Read the full transcript by contributing writer, Shane McAdams
'Street Scene' Maps Our Brave New World at Sharon Lynne Wilson Center
MAY 07, 2019
Ages ago, when I was in art school in the heyday of site-specific installation art, we discussed notions of site and place exhaustively. A “place” we always concluded was simply coordinates on a map; a “site” was a place with cultural significance conferred by meaningful human activity. It seemed a bulletproof definition at the time.
Then came social media, Google Earth and virtual reality. Suddenly it seemed possible that these emergent forces had the potential to map an alternative set of mental coordinates onto a seemingly immutable physical map. Jon Horvath and Hans Gindlesberger’s exhibition, “Street Scene,” in the Sharon Lynne Wilson Center’s Ploch Gallery through June 8, explores the onset of this non-Newtonian, spatio-mental geography, visually remapping it for our brave new world.
The collection of digital collages builds from a well-chosen and diverse series of cultural sites—from the street in Paris where Yves Klein’s took his famous “Leap into the Void” to a now-defunct Greyhound bus station in central Chicago. Horvath and Gindlesberger layer glitchy impressionistic mixes on top of each site’s physical location—provided by the precise X and Y coordinates—incorporating movie stills, street-view imagery, text from blogs, user forums, historic images, public records, song lyrics and other supplemental data.
Each work is an archeological dig site, yielding artifacts layer by layer. One of the most intriguing (though there are many) is of a spot in Hernandez, N.M., where Ansel Adams snapped a famous shot of the moon over the Chama Valley. The image overlays Adam’s photo with one of it now and offers a first-hand and very detailed textual account of the artist’s attempt to capture that very precise moment on film. Adams’ own urgent words ground a work that might seem eternal and beyond context in an immediate and personal narrative.
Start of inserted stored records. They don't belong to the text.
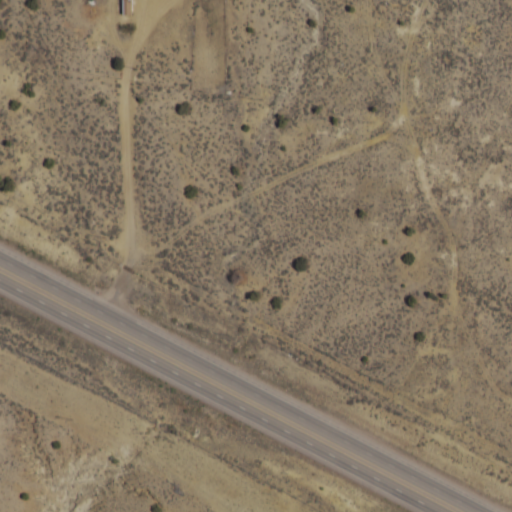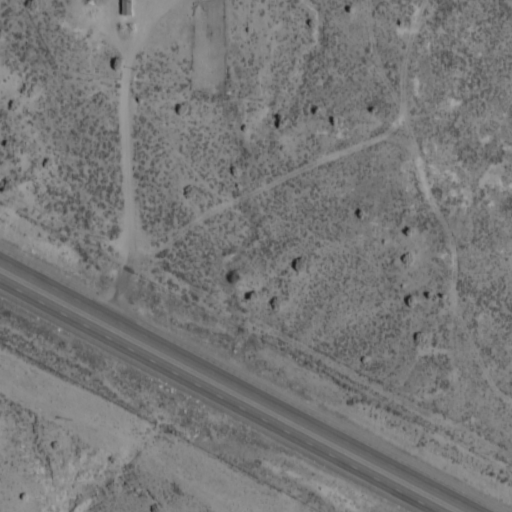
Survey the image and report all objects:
road: (127, 152)
road: (242, 383)
road: (220, 395)
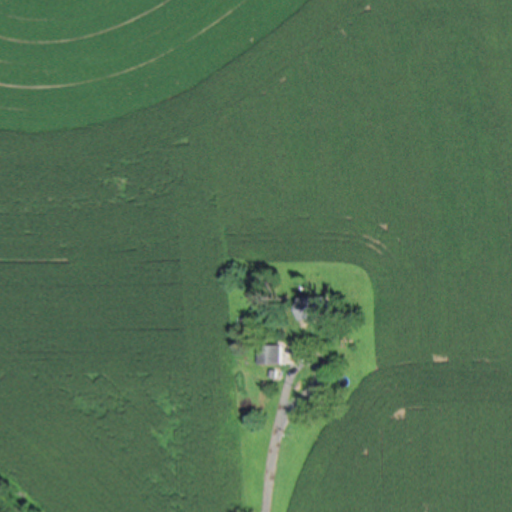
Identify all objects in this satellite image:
building: (313, 306)
building: (270, 352)
road: (251, 485)
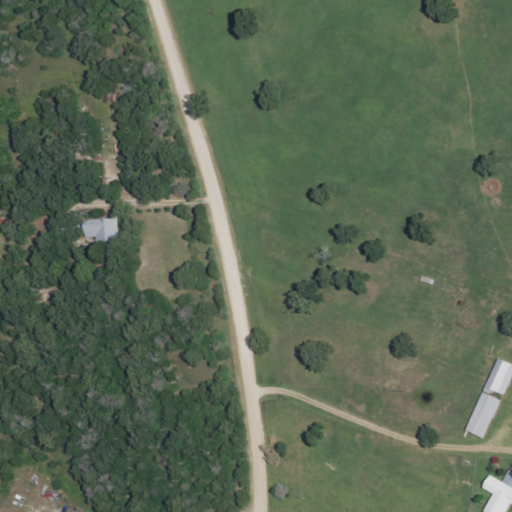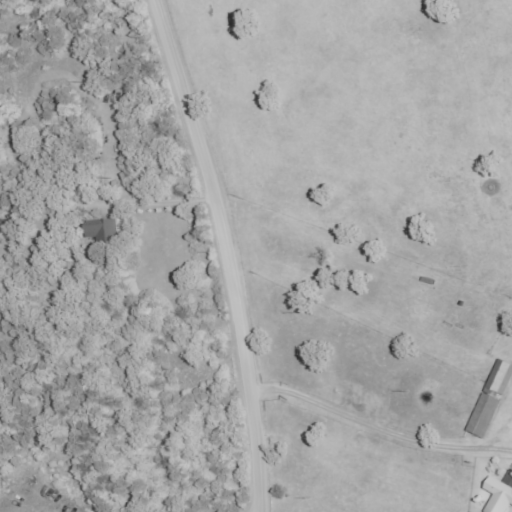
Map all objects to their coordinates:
building: (102, 232)
road: (224, 253)
building: (492, 398)
road: (376, 426)
building: (500, 494)
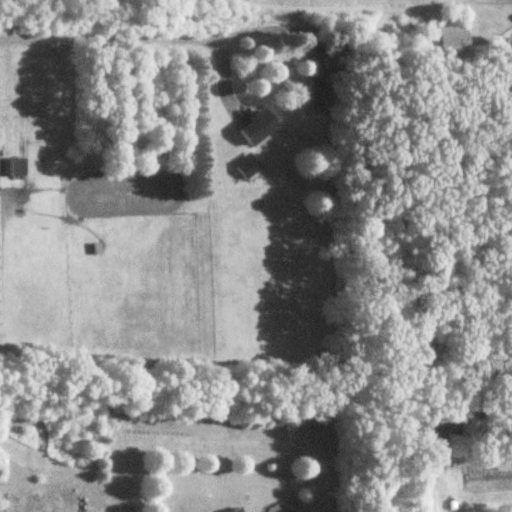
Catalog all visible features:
road: (134, 39)
building: (452, 42)
building: (320, 96)
building: (258, 128)
building: (246, 166)
building: (12, 168)
building: (427, 353)
road: (472, 416)
building: (239, 510)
The artists complicate things further by selecting subjects that come to us pre-layered in meta. One composite work builds from a scene taken from the movie Memento in which Guy Pierce is seen photographing a hotel sign with a Polaroid camera that he uses in the movie as a proxy for his own non-existent memory. The movie famously moves backwards, with the opening scene being the latest chronologically. Letters below the image in the work label the non-linear sequence, described as “devilish” by a film critic named Andy Klein. Another work builds from a real Tokyo street where Bill Murray’s and Scarlett Johansson’s characters part ways in the film Lost in Translation. Underneath the composite image of the street are a series of random guesses pulled from a fan forum about what Murray actually spoke in her ear in the final scene. Information lost and replaced; hope regained; reality about a fictional relationship set in a real place, rewritten. All lost in translation.
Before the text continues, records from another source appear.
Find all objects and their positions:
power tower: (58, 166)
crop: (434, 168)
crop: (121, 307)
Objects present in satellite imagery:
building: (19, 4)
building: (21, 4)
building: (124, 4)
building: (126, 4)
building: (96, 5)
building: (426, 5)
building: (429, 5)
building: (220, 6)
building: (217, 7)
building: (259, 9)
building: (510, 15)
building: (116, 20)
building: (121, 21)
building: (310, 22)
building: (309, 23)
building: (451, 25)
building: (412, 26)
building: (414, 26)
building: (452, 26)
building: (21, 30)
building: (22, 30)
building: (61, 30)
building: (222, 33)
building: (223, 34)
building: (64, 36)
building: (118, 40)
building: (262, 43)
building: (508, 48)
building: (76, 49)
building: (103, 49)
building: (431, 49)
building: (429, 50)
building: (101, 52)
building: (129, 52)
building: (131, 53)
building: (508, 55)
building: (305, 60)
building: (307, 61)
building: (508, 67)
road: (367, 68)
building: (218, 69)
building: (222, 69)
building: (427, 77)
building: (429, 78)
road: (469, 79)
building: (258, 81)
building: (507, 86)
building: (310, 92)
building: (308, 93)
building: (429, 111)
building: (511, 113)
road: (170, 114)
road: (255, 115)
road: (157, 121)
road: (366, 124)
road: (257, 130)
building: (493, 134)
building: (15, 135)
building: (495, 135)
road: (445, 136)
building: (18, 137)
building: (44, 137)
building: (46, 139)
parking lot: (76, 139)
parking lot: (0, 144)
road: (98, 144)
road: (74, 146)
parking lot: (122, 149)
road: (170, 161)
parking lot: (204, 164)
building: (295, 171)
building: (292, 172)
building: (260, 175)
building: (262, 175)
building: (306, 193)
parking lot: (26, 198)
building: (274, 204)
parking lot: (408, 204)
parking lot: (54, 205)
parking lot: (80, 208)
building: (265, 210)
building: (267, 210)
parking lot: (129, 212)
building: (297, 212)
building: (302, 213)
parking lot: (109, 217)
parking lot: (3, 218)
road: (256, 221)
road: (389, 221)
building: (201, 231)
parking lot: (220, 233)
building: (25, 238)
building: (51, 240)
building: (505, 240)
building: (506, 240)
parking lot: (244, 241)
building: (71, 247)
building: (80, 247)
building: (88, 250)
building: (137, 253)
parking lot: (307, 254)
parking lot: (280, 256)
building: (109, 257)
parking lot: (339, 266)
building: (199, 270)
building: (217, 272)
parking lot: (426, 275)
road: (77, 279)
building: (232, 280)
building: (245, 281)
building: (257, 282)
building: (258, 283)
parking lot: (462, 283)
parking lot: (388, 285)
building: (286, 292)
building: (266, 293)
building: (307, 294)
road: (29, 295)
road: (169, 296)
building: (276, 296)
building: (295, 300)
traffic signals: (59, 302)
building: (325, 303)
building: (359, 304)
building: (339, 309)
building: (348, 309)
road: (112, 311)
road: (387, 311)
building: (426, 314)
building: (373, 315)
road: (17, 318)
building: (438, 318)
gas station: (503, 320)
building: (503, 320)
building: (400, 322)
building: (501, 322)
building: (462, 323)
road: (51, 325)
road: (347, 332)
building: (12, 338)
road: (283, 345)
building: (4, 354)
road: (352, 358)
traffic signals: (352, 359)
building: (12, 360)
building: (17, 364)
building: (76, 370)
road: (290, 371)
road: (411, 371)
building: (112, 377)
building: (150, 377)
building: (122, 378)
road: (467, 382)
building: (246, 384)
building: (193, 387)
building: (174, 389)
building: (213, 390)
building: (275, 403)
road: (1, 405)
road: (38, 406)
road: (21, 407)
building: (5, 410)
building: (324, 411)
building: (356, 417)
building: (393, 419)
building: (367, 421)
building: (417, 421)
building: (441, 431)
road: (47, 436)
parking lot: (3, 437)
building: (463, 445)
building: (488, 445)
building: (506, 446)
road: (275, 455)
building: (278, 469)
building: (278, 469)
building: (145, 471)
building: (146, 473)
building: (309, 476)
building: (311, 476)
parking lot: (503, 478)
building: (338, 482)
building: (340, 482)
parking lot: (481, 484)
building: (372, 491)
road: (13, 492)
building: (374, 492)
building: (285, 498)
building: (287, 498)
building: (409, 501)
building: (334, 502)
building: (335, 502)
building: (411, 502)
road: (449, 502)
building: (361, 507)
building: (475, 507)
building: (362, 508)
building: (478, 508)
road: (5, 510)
There are also moments of powerful social commentary, such as a sad street-view image of a derelict house in Love Canal, N.Y., long since abandoned after being declared unlivable because of chemical pollution. The digital photo is accompanied by an image of the letter written by Jimmy Carter declaring the community condemned in 1978. In another work, we see a hotel in Waco, Texas, where it turns out an illegitimate murder confession by Calvin Washington took place. Supplemental information reveals his later exoneration by the Innocence Project. Many of these works crack open yet another dimension by sending one immediately (as it did me) to a search engine for further investigation.
Horvath and Gindlesberger also give us Henri Cartier Bresson’s most decisive place: Wim Wenders’ Berlin and Spike Lee’s Bed Stuy. They aren’t simply collages about places, they’re investigations into the nature of consciousness and awareness in a digital age; into a more mature and far more complex discussion about place and site.
“Street Scene” explodes objective coordinates into messy composites for the viewer to finally reorganize into their own contingent realities. The works might also suggest the presence of a glitchy new horizon, one just as terrifying and limitless as those that were once navigated toward by starlight alone.